In the meantime no re-engagement action means more Spam Filtering.

Even using a fully engaged list you will find that Spam Filters are not perfect. They can trap good emails just by the way they are configured.   For example, most Spam Filters work on a number system or point system, where a value is assigned to certain factors in an email header.  Phrases and words that are considered “spammy,” such as “Free or “Free Only Today” or content that appears with subjects like a mortgage pitch or get rich quick email, will be assigned higher numbers or points.  If your emails or your total campaigns exceed a certain point threshold – your email doesn’t get to the inbox.

By the way, Spam Filters are used universally, configured by the individual, company or organization who use them.  There isn’t a standard  list of “spammy”criteria because it’s frequently growing and adapting, based on, what people identify as spam.
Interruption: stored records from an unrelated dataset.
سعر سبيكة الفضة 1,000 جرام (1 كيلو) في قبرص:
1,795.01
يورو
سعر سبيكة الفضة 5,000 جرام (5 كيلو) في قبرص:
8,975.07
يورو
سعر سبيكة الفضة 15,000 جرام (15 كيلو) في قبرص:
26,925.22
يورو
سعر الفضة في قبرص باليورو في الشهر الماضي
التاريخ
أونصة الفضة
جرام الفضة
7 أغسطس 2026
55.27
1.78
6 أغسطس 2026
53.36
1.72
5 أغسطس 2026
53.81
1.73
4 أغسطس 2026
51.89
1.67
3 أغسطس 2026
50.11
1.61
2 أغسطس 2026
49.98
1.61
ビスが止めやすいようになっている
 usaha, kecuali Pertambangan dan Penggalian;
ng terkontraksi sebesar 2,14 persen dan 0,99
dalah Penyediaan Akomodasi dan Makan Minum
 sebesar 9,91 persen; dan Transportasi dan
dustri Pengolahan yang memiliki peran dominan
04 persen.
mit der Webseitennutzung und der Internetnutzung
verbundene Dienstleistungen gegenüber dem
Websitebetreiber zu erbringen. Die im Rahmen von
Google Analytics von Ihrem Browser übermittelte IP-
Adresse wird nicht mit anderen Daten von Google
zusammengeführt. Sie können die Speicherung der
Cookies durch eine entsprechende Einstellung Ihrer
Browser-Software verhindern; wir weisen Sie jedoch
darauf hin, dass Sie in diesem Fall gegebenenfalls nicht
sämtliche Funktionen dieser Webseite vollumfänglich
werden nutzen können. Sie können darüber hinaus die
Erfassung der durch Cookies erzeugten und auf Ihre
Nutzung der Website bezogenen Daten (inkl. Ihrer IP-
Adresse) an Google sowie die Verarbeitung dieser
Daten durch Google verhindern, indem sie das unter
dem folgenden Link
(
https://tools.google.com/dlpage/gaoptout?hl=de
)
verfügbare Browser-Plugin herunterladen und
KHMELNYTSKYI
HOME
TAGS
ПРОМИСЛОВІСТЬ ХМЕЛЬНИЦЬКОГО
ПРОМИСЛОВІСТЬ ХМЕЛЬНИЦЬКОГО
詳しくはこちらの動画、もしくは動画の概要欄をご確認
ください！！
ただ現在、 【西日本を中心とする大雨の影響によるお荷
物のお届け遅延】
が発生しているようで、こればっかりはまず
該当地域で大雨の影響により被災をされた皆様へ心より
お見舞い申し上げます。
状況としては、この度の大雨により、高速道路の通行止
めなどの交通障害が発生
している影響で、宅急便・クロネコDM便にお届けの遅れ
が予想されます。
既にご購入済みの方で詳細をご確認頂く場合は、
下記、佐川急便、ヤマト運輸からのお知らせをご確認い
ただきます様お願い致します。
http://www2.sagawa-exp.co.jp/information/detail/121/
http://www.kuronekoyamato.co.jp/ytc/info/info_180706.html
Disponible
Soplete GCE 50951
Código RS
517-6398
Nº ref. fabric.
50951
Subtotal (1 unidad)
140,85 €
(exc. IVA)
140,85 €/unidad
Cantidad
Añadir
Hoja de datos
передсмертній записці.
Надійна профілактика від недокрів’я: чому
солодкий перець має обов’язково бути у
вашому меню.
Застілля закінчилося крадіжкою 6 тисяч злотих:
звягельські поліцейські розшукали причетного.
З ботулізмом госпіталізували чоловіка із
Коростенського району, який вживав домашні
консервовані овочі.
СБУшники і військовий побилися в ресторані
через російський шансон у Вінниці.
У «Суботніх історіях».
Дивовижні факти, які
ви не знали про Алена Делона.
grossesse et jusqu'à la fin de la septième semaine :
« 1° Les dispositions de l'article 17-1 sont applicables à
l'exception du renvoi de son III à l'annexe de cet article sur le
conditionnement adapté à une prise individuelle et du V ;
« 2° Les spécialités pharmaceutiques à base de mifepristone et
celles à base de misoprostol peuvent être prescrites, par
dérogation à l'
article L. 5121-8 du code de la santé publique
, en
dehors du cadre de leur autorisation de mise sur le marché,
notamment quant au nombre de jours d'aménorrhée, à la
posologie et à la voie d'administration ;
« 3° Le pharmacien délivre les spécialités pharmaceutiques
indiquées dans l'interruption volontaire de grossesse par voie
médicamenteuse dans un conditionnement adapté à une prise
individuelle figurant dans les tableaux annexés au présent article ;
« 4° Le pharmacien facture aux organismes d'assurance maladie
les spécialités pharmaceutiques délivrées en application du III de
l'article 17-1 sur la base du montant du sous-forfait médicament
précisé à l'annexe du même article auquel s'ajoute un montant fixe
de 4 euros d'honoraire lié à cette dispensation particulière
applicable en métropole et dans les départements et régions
Consider this: when your inactive email subscriber receives (your) unwanted email, with a click of their mouse they mark your message as spam” or Junk Mail , your now on the Spam Filter list.  And strange as it may seem these innocuous filters synchronize with one another and share what they learn.

You may avoid the SPAM FILTER:

  • Avoid the cliché of the spammy subject lines
  • Keep  punctuation   @#*^$@_$*@_()  out of your subject
  • Use both lower and UPPERCASE  letters, not just UPPERCASE in the Subject Line
  • Create readable content
  • Careful with that HTML – code correctly, and if you use Microsoft Office and Dundee List hosting , follow the steps we outlined
  • Do not send email to your inactive lists – avoid ICS
  • Verify your links, make sure they are active and link only to legitimate trustworthy websites
  • Ask your recipient to add your email address to their ‘safe’  list

What are some Indicators your Email is being routed to a SPAM FILTER?

  • Decrease open rates
  • Higher bounce rates

So the bottom line – do some Spring Cleaning – Prune your list, keep it up to date, do re-engagement campaigns, and you may not get trapped in the Spam Filter.